▸ TRECHO
Uma das maiores colaborações recentes em prol da conservação da natureza foi o termo “produção de natureza”, que enfatiza diretamente a condição existente nas áreas bem protegidas e com alta biodiversidade de produzir insumos dos quais não podemos abrir mão como, por exemplo, a água_Reginaldo Ferreira
Nossa percepção de desenvolvimento convencional está baseada em processos continuados de crescimento, no aumento da produção, na criação de empregos e no incentivo à criação de novos negócios. Uma agenda de toda a sociedade, em tese, com uma perspectiva comum de melhorar a qualidade de vida, gerar riquezas e prosperidade. Para perseguir esses objetivos usamos como matéria prima os insumos ao nosso redor – que estão à nossa disposição e são oferecidos pela natureza.
A evolução dos negócios permitiu o alcance de produção em escala cada vez maior, seja por meio de ações básicas de extrativismo, seja pela implantação de atividades voltadas à agricultura e pecuária ou no beneficiamento de produtos primários através da industrialização e na busca contínua por novas tecnologias. Tudo com a premissa de que precisamos crescer para resolver nossas demandas, em geral reprimidas, de aporte de uma condição mais favorável à população.

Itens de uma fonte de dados

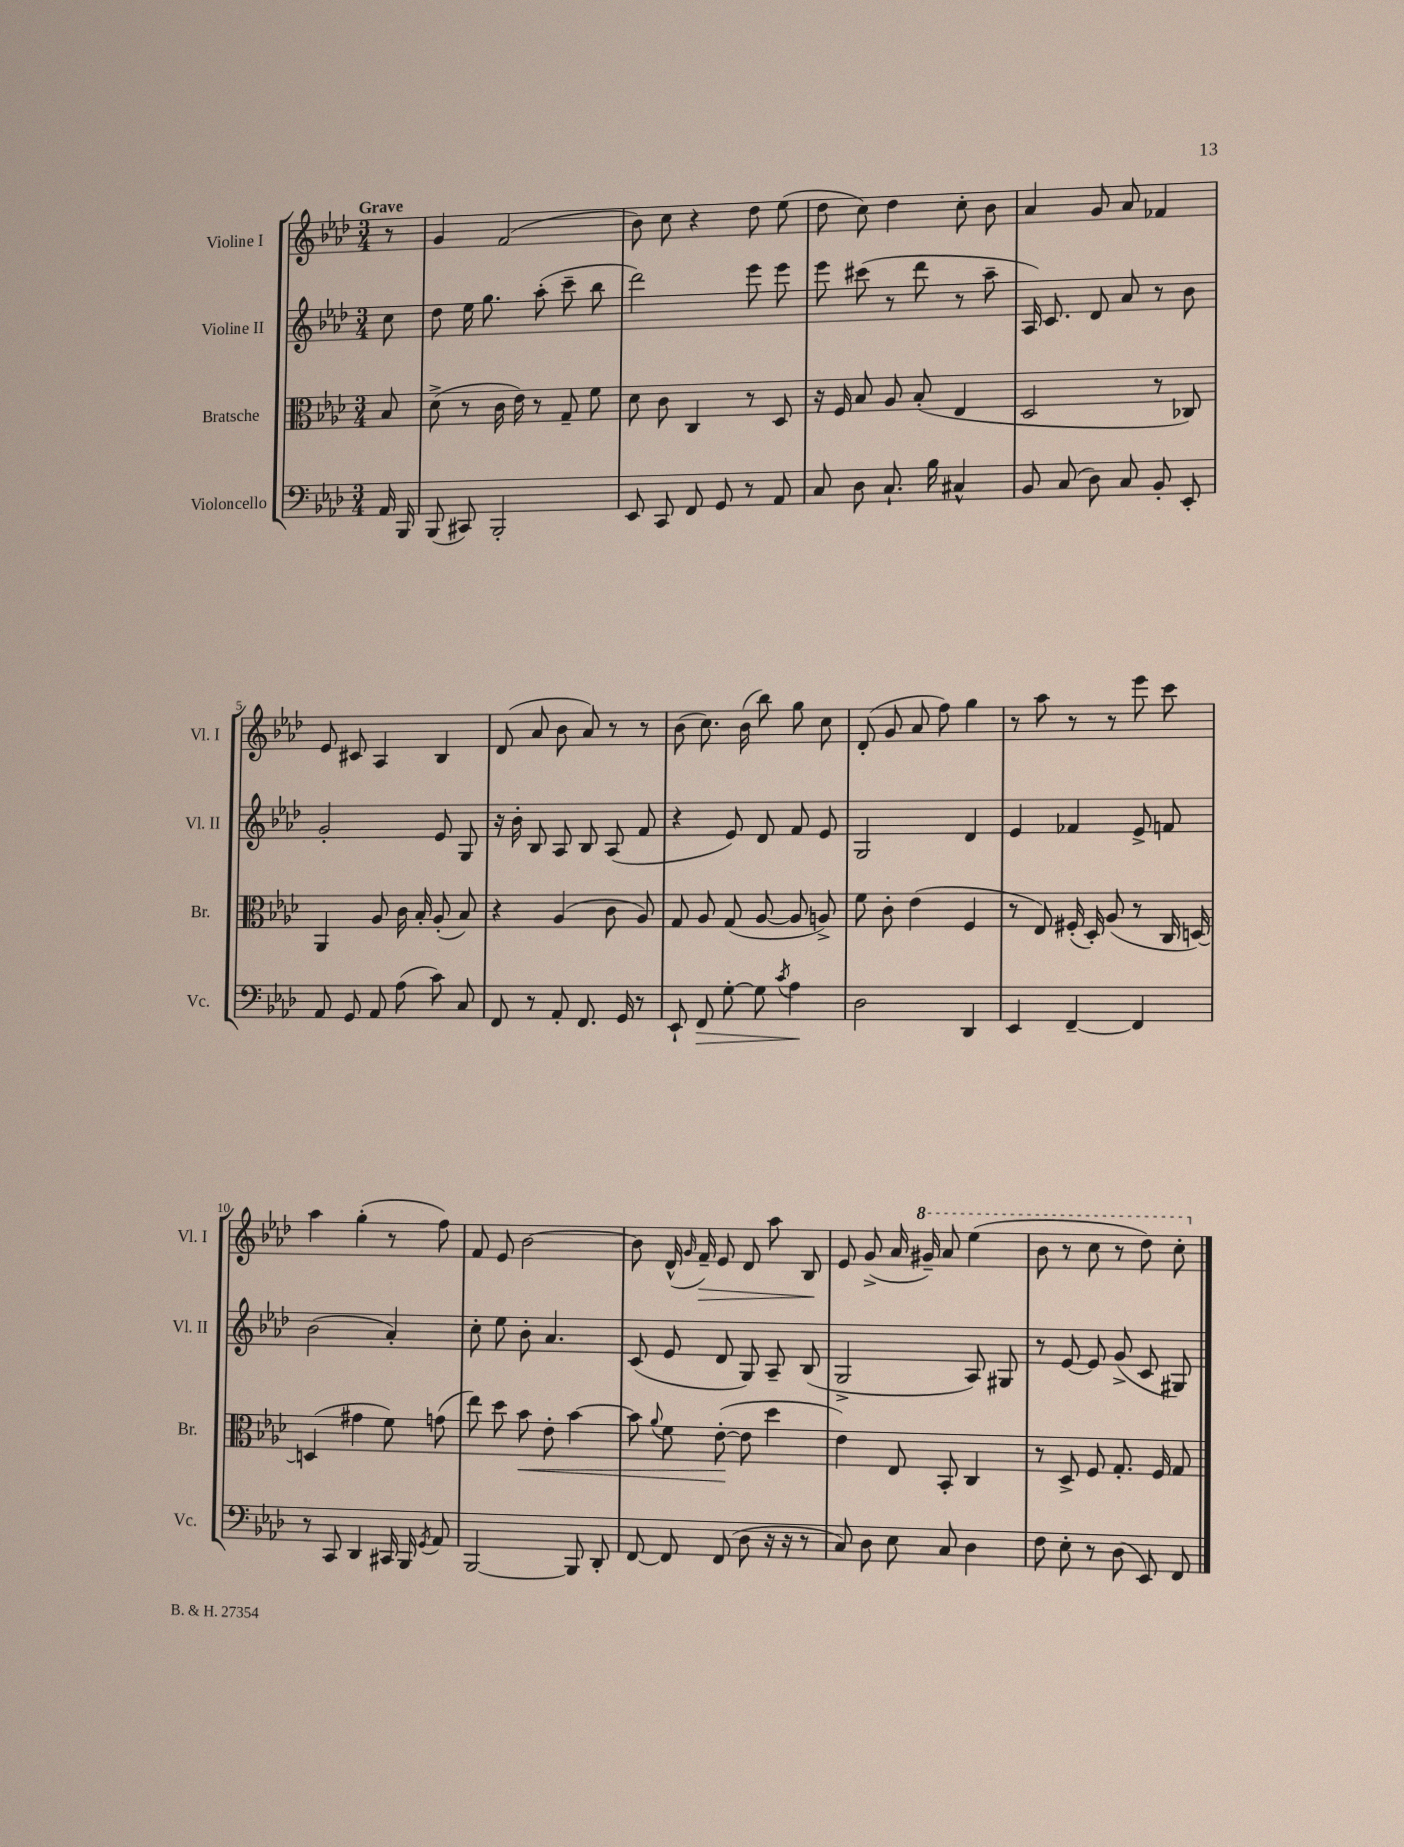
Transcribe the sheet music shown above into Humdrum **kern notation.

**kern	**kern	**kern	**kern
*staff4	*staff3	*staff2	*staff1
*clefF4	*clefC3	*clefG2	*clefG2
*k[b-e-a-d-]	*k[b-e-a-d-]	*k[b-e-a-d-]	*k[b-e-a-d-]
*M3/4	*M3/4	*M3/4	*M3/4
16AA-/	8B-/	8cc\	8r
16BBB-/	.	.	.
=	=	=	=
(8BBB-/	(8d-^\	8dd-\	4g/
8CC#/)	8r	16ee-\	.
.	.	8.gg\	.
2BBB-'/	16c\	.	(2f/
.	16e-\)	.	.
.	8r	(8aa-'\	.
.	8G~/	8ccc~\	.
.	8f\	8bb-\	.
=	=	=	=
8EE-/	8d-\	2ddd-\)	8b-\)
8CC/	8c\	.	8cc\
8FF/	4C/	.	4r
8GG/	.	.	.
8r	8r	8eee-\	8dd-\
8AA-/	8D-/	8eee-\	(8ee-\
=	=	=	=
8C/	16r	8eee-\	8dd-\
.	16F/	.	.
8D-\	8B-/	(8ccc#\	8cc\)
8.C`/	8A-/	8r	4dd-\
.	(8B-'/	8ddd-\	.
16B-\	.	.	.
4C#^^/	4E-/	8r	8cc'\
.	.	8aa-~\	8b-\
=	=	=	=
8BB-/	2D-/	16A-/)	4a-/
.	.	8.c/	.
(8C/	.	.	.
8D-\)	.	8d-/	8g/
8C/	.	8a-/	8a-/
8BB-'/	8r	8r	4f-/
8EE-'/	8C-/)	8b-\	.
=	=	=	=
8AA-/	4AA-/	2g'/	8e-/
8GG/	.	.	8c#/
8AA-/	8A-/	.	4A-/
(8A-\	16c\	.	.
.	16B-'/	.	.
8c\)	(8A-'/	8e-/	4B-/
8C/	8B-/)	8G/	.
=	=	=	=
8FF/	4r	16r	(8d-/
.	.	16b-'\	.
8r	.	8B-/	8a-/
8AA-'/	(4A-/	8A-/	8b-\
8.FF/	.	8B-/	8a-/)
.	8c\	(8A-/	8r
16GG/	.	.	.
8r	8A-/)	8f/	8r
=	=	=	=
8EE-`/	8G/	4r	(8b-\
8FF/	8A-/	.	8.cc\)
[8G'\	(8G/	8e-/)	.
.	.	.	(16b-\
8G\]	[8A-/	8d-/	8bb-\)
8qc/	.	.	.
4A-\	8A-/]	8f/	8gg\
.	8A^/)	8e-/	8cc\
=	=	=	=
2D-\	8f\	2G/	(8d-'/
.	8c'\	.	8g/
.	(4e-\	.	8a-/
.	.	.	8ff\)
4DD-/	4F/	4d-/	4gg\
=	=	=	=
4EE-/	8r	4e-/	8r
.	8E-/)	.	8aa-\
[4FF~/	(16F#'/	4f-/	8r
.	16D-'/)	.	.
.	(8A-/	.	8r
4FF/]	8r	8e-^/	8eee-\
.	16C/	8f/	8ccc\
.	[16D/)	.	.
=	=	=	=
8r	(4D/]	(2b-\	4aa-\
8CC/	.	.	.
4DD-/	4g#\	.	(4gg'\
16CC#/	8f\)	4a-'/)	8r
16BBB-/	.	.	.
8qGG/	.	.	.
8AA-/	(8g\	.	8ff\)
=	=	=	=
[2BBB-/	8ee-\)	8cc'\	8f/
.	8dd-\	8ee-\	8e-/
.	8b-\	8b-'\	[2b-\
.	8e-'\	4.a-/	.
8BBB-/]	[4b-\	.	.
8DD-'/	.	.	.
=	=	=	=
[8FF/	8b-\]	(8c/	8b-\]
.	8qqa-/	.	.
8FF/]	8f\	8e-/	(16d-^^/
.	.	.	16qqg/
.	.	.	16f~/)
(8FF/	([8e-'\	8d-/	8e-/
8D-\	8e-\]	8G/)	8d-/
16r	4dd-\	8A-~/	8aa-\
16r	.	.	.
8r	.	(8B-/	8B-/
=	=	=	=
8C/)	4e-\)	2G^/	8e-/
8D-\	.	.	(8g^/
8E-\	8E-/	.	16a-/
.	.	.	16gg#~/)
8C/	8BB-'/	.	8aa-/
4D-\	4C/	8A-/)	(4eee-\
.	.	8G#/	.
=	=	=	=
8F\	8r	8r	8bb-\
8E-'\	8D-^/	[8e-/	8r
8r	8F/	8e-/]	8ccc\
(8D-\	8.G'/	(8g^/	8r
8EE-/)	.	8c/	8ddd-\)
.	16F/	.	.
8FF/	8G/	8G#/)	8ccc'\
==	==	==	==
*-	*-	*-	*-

▸ O QUE SE PEDE
**A.** Devolva o trecho sobre desenvolvimento e natureza entre "Uma das maiores" e "oferecidos pela natureza.", inclusive.
**B.** Por favor, localize todas as linhas da listagem que contêm a palavra "kern", levando em conta maiúsculas e minúsculas.

▸ OS RESULTADOS
**A.**
Uma das maiores colaborações recentes em prol da conservação da natureza foi o termo “produção de natureza”, que enfatiza diretamente a condição existente nas áreas bem protegidas e com alta biodiversidade de produzir insumos dos quais não podemos abrir mão como, por exemplo, a água_Reginaldo Ferreira
Nossa percepção de desenvolvimento convencional está baseada em processos continuados de crescimento, no aumento da produção, na criação de empregos e no incentivo à criação de novos negócios. Uma agenda de toda a sociedade, em tese, com uma perspectiva comum de melhorar a qualidade de vida, gerar riquezas e prosperidade. Para perseguir esses objetivos usamos como matéria prima os insumos ao nosso redor – que estão à nossa disposição e são oferecidos pela natureza.

**B.**
Transcribe the sheet music shown above into Humdrum **kern notation.
**kern	**kern	**kern	**kern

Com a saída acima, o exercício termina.